這夾層令她有些在意,回憶了一下真·林詩音關于這妝匣的記憶后,她又試著往邊上按了一按,果然能拉開。
出乎她意料的是,里面不僅放了一套看上去有些年歲的足金頭面,還藏了一本書。
書的封面是空白的,看上去亦新得很,怕是沒怎么翻過。
她皺著眉將其拿起,翻開一看,只見扉頁處寫著四個大字——憐花寶鑒。
林詩音:“……”臥槽???
這么重要的東西,怎么會被收在這個地方啊?!
更匪夷所思的是,在原本那個林詩音的記憶里,她還根本找不到任何關于憐花寶鑒的內容!
第6章 零零伍
林詩音想了很久也沒想明白這本憐花寶鑒被這么草率地收在妝匣里的原因,但后來合上它的時候看到它空白的封面,忽然就生出了一個大膽的猜想。

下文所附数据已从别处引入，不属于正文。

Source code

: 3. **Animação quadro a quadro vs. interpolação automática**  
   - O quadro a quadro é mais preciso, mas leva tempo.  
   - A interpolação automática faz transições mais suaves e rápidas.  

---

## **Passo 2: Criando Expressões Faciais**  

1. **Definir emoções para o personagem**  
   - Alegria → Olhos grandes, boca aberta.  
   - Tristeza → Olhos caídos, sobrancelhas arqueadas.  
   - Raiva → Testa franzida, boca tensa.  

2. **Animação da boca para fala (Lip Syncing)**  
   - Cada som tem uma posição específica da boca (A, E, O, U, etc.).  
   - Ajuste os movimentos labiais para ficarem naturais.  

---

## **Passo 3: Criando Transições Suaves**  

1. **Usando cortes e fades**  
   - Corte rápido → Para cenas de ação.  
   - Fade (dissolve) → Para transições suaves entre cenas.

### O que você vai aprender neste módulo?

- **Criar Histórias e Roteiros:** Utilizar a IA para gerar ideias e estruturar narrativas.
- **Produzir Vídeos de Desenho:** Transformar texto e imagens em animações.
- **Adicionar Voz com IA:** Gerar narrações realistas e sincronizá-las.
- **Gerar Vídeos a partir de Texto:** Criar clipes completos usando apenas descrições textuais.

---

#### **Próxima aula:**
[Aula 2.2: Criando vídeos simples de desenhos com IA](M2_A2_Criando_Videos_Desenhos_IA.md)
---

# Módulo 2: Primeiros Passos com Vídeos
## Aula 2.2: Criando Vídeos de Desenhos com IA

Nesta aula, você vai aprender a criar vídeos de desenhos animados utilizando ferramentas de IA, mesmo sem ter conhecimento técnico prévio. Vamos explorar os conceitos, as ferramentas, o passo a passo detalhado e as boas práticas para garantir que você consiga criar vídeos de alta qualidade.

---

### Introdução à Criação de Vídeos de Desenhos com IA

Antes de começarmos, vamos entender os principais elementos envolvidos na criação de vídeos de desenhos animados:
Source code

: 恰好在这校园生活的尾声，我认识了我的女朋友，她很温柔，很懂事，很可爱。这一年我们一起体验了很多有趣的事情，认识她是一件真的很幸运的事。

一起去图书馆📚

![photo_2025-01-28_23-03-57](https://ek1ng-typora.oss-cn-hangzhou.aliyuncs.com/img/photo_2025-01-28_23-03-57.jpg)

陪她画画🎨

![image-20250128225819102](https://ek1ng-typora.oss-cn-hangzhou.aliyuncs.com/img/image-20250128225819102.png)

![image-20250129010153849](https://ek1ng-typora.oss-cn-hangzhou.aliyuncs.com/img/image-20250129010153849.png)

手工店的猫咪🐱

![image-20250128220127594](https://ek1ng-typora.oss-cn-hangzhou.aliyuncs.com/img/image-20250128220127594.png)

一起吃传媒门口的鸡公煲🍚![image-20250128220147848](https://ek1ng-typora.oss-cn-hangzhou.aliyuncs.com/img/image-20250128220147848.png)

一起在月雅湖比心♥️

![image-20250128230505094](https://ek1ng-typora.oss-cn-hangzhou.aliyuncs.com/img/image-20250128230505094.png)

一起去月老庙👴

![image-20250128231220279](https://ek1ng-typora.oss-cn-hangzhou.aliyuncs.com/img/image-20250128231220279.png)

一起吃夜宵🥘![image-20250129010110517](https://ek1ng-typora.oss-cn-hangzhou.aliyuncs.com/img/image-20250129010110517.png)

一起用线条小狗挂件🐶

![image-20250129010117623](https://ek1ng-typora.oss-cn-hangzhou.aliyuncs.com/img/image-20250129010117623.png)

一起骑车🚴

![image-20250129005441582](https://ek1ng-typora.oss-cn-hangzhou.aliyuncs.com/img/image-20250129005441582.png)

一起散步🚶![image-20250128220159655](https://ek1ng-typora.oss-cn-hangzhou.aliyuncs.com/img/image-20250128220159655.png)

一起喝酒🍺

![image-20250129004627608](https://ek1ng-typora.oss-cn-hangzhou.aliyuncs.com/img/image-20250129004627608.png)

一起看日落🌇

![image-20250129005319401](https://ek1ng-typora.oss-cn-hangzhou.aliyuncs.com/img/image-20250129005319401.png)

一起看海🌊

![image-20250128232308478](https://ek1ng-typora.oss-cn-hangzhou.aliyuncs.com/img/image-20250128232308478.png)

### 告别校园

也許原本的林詩音在最開始拿到這本書時并沒有翻開過它,根本不知道這本沒有封面、平平無奇的書就是憐花寶鑒呢?
畢竟她也沒有與王憐花見過面的記憶。
王憐花是“千面公子”,易容術這種東西于他而言自然是小菜一碟,當初他來李園尋李尋歡,用的不一定是真容,加上李尋歡不在,他可能也沒有對林詩音直言他是誰以及他想交給李尋歡的這本書究竟是什么。
之后李尋歡回來,兩人都忙著照顧救了他的龍嘯云,忙碌之下,她當然更是想不起曾有人要她把這本她完全沒當回事書交給李尋歡。
而且這么一想也正好能解釋原著里她這么愛她表哥的情況下卻沒把憐花寶鑒給他了。
不過不管真相到底是怎樣,托昨晚那場火的福,現(xiàn)在這憐花寶鑒反正已經到了她這個冒牌林詩音手里。
說實話,真是一點都沒有解鎖高級道具的興奮感啊……
比起研究上面的武功心法和醫(yī)術易容術等等,她覺得她可能還是更愿意看賬本。
然而賬本已經在昨晚被燒了個干凈,還包括她千辛萬苦寫出來的新型記賬方法示范!
林詩音越想越氣,深覺此事不能就這么算了。
于是她把憐花寶鑒和地契房契一起收好,關上門去前院找祥叔商量去了。
她知道有神侯府介入,那幾個狗膽包天到買兇殺人的掌柜與賬房一定逃不了,但除了那七家之外,可是還有不少賬平不了的鋪子呢。
所以接下來究竟該如何整頓也是一件需要好好商量的事。
祥叔聽她說了來意后也連連點頭:“表姑娘考慮的是,是得好好琢磨一下,否則難保將來再出事。”
林詩音看他老人家說得誠懇,干脆把自己的想法簡單說了一下:“除了我先前與您提過的那五家,其余鋪子的賬房我都打算換掉。”
“只換賬房?”
“對,只換賬房。”她停頓了一下才繼續(xù)道,“都是開了很久的鋪子,全換掉也麻煩,不如把掌柜留著,好歹他們都熟悉各自管的鋪子。”